▸ QUESTÕES DE ESTUDO
**1.** Com base no texto sobre Shahrazad, responda:
(a) Em que ano ela escreveu o livro "Resgatando a feminilidade – Expressão e Consciência corporal pela dança do ventre"?
(b) Quantos exercícios somam, ao todo, os vídeos didáticos que ela produziu?
(c) Por qual nome ela gostava de instruir a se referir à dança do ventre?
**2.** Estenda o texto sobre Shahrazad, dando continuidade a partir da última frase apresentada.

▸ DOCUMENTO DE ORIGEM
Shahrazad foi a pioneira no ensino por meio de VHS, livro, artigos e entrevistas na TV, o trabalho de expansão da Dança do Ventre no Brasil e no exterior foi de muito profissionalismo e, em 1998, escreveu o livro intitulado “Resgatando a feminilidade – Expressão e Consciência corporal pela dança  do ventre”; além de produzir vídeos didáticos para exercícios da dança que ao todo somam três mil exercícios criados por ela baseados em sua metodologia de ensino.



Shahrazad não está mais entre nós, mas seu legado está presente nas obras que criou, no modo como se expressou, no como transmitiu a arte da  dança do Leste como ela gostava de instruir a se referir a dança do ventre e nas grandes bailarinas que estudaram com ela e, hoje, são referências no Brasil e no exterior. Entre algumas que foram suas alunas: Lulu From Brazil, Hayat El Helwa, Suheil, Jhade Sharif entre outras.





Shahrazad dizia:

“Meu trabalho não tem a pretensão de criar novas coreografias, pois a dança do leste existe há séculos no mundo árabe, tudo já foi dançado. Meu trabalho, no qual cada gesto envolve um profundo respeito pela essência humana cada movimento é sagrado, e não estou falando no sentido religioso. Somos sagrados por sermos filhos do planeta Terra, do criador. Pertencemos ao universo”.

▸ REGISTROS DE DADOS
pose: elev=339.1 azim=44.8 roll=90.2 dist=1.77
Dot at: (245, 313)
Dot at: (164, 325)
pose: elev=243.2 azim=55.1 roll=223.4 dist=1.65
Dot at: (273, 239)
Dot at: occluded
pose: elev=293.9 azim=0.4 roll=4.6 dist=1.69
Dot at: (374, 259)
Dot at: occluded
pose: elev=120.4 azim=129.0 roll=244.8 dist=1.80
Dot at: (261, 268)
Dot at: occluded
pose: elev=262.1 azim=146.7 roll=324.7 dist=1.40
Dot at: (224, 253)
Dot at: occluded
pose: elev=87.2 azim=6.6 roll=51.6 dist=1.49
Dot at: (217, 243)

▸ RESULTADOS DAS TAREFAS
**1.**
(a) Em 1998.
(b) Três mil exercícios.
(c) Dança do Leste.

**2.**
Durante este período o Brasil estava vivendo um momento de florescimento da cultura árabe e alguns artistas relevantes para essa estruturação no Brasil, como Atef Issaf e o grupo folclórico “Cedro do Líbano”, também faziam apresentações. Atef foi um dos divulgadores da dança folclórica árabe, bem como Samira Samia que também contribuiu para essa estabilização e divulgação da dança do ventre no Brasil.  


Samira foi autodidata,pois na época não haviam meios para estudos tão acessíveis como hoje, mas, desde que se interessou pelas danças orientais houve de sua parte muita pesquisa e estudo a fim de aperfeiçoar suas apresentações o que transparecia em suas propostas sempre inovadoras, onde acessórios eram introduzidas, sendo a primeira a dançar com espadas no Brasil.Inclusive, foi muito criticada por essa versatilidade. Algumas pessoas diziam que esses acessórios eram invenções, contudo, o tempo foi passando e hoje está provado o caráter de estudo no qual Samira se baseava.

Em 1977, já ministrando aulas e instigando a curiosidade do público brasileiro, conseguiu então  realizar o primeiro festival de alunas, começando pequeno e, no terceiro festival, já seria necessário alugar um clube bem maior. O tão conhecido Mercado Persa é fruto desses festivais e é conhecido desde 1995 quando foi idealizado. Essa marca se consolidou e hoje é forte referência no cenário da Dança do Ventre  junto ao jornal “Oriente, encanto e magia”.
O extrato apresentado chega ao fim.